With MCP: You open your AI assistant and say, "Review this contract using my SaaS vendor playbook." The assistant connects to your contract review tool via MCP, passes the document and your playbook criteria, and returns a structured analysis — all in one conversation. No switching. No re-uploading.

Another example: You're preparing a joint venture agreement and want to check whether a specific indemnification clause follows standard market practice. Instead of searching through a clause library manually, you ask your AI assistant. It queries the clause library through MCP, retrieves the relevant standard language, and presents it alongside your draft for comparison.

Why an Open Standard Matters

The legal tech market has historically been fragmented. Each tool has its own interface, its own data format, and its own way of doing things. When a new tool comes along, you start from scratch — new login, new learning curve, no connection to what you already use.

MCP changes this dynamic in three important ways.

No vendor lock-in. Because MCP is an open protocol, you're not tied to any single provider's ecosystem. If a better contract review tool comes along, your AI assistant can connect to it through the same standard interface. You switch the tool, not your entire workflow.

Composable workflows. MCP lets you combine specialized tools into workflows that match how you actually practice. A contract drafting tool, a review tool, and a clause library can all work together through your AI assistant — each doing what it does best.
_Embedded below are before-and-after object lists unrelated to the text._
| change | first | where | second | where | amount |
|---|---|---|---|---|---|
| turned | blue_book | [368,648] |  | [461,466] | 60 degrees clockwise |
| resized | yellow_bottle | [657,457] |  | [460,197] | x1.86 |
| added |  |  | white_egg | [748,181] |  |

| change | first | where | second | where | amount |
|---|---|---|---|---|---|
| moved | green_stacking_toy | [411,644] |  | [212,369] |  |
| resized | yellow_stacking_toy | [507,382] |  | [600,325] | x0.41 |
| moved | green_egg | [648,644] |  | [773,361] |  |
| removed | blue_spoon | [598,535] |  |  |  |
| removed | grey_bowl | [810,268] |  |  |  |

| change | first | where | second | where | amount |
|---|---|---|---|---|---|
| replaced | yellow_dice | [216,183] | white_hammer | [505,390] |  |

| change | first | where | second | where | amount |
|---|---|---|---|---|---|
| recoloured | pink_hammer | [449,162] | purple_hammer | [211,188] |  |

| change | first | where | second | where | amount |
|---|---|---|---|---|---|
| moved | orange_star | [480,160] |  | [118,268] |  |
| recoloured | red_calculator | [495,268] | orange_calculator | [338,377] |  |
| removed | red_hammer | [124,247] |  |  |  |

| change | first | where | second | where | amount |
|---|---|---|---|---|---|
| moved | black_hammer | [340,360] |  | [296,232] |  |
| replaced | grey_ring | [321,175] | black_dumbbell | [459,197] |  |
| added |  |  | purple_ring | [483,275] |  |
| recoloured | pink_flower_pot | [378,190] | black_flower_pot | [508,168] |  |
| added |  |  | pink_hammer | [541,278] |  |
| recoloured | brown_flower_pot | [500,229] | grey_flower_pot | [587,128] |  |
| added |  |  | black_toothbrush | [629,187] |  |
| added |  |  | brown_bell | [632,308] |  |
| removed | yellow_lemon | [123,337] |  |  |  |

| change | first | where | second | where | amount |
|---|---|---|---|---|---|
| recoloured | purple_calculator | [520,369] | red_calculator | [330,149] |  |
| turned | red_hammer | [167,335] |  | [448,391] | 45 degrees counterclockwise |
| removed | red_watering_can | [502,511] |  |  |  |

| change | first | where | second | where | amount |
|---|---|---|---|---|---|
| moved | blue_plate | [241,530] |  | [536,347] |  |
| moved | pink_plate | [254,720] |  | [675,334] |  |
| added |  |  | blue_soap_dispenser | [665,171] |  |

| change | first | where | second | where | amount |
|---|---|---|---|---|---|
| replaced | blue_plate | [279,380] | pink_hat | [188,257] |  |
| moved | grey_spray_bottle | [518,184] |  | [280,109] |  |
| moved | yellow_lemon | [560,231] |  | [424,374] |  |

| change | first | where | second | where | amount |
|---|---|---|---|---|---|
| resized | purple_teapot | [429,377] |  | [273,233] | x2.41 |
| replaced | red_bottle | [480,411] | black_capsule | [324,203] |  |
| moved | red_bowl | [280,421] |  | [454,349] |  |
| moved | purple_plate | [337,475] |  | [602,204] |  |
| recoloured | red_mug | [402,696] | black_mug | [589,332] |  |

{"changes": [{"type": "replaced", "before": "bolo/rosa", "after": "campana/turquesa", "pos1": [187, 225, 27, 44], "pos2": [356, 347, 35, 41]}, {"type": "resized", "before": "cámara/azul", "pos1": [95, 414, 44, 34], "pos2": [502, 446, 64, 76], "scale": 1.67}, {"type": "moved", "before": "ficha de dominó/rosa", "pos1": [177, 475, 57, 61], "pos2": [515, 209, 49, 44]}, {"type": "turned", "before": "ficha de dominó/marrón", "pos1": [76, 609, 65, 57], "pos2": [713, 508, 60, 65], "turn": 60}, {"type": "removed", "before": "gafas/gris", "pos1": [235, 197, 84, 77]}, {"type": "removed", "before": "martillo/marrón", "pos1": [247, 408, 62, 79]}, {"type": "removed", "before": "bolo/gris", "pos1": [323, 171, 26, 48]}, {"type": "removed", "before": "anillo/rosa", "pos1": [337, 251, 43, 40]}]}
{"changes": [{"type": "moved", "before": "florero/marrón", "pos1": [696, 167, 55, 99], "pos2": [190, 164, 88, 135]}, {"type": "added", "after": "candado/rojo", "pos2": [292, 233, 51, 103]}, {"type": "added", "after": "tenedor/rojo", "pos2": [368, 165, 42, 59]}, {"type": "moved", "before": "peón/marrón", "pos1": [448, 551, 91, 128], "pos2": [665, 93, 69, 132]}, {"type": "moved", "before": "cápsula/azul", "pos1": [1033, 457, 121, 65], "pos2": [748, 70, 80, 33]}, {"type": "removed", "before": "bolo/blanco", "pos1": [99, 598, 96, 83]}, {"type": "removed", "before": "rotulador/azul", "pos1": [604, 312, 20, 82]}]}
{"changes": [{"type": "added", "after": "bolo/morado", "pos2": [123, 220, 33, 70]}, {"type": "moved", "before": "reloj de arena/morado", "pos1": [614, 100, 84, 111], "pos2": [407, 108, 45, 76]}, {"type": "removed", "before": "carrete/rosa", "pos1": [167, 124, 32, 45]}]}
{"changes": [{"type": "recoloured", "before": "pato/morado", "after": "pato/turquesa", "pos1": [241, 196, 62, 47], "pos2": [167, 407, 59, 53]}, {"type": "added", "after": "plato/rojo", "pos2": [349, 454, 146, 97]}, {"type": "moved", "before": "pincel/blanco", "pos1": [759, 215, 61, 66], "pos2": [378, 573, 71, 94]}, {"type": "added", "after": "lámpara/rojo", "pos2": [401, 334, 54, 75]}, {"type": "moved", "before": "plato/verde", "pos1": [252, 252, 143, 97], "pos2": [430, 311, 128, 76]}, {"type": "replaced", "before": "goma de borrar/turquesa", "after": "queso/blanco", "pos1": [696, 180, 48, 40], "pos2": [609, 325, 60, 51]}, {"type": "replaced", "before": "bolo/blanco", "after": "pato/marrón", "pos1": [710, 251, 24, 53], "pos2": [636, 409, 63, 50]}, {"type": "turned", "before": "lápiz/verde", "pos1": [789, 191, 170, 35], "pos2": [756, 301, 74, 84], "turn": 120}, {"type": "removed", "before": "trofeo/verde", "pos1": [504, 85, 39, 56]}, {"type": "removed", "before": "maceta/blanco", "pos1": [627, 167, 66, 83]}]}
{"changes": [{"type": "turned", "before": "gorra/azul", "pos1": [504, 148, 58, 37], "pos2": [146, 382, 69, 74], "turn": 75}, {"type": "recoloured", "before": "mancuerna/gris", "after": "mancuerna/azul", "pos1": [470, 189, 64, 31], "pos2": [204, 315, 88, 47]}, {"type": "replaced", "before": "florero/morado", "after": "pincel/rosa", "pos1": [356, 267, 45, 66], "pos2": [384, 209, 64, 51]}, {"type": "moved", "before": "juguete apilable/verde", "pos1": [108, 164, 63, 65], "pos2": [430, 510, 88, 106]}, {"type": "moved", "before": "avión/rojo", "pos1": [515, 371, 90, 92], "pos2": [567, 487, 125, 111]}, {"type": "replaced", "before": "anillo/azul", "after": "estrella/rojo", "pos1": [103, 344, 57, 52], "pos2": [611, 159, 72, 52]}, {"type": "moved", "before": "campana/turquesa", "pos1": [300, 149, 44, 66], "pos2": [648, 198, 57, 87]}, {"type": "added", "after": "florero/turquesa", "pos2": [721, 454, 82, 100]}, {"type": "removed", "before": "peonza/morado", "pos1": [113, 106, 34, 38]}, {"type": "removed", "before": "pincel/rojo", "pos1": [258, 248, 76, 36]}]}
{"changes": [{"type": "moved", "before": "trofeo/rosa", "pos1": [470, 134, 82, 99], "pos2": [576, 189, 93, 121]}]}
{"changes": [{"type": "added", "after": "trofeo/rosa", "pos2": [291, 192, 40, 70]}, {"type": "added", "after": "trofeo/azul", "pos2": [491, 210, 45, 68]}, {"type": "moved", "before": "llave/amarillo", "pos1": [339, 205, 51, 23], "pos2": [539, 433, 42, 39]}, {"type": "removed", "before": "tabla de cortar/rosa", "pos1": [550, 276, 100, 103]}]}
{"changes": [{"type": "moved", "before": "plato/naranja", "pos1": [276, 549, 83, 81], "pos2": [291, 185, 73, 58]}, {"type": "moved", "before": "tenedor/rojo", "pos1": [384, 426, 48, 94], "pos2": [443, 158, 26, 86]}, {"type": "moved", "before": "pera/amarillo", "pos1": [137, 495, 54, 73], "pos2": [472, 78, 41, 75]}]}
Future-proof integration. As new legal AI capabilities emerge — document comparison, regulatory compliance checking, due diligence automation — they can plug into your existing setup through MCP without requiring custom integrations or middleware.

What This Means for Your Practice

MCP is still in its early stages, but adoption is accelerating. Major AI platforms including Claude, Cursor, and others already support MCP connections. Legal AI tools are beginning to implement MCP servers that expose their capabilities through this standard.

For practicing lawyers, the immediate takeaway is this: when evaluating AI tools, ask whether they support MCP. A tool that connects to the broader AI ecosystem through an open standard will be more valuable over time than one that operates in isolation — no matter how good its individual features are.

The shift is similar to what happened with email. Early messaging systems were proprietary — you could only message people on the same platform. Once SMTP became the universal standard, it didn't matter which email provider you used. MCP is doing something analogous for AI tools.

Getting Started

You don't need to understand the technical details of MCP to benefit from it. If you're already using an AI assistant like Claude, you may be able to connect it to MCP-enabled legal tools today.

The setup is typically straightforward: you add a connection to your AI assistant's settings, authorize the tool, and start using it through natural conversation. No coding required. No IT department needed.

As the ecosystem grows, expect more legal AI tools to adopt MCP — and expect the workflows that become possible to look very different from the siloed, copy-paste approach that dominates today.


The Bottom Line

MCP represents a fundamental shift in how AI tools work together. For lawyers, it means less time managing tools and more time practicing law. The days of juggling separate applications for every AI-powered task are numbered.

The firms that pay attention to interoperability now — choosing tools that connect rather than isolate — will have a meaningful advantage as AI becomes a standard part of legal practice.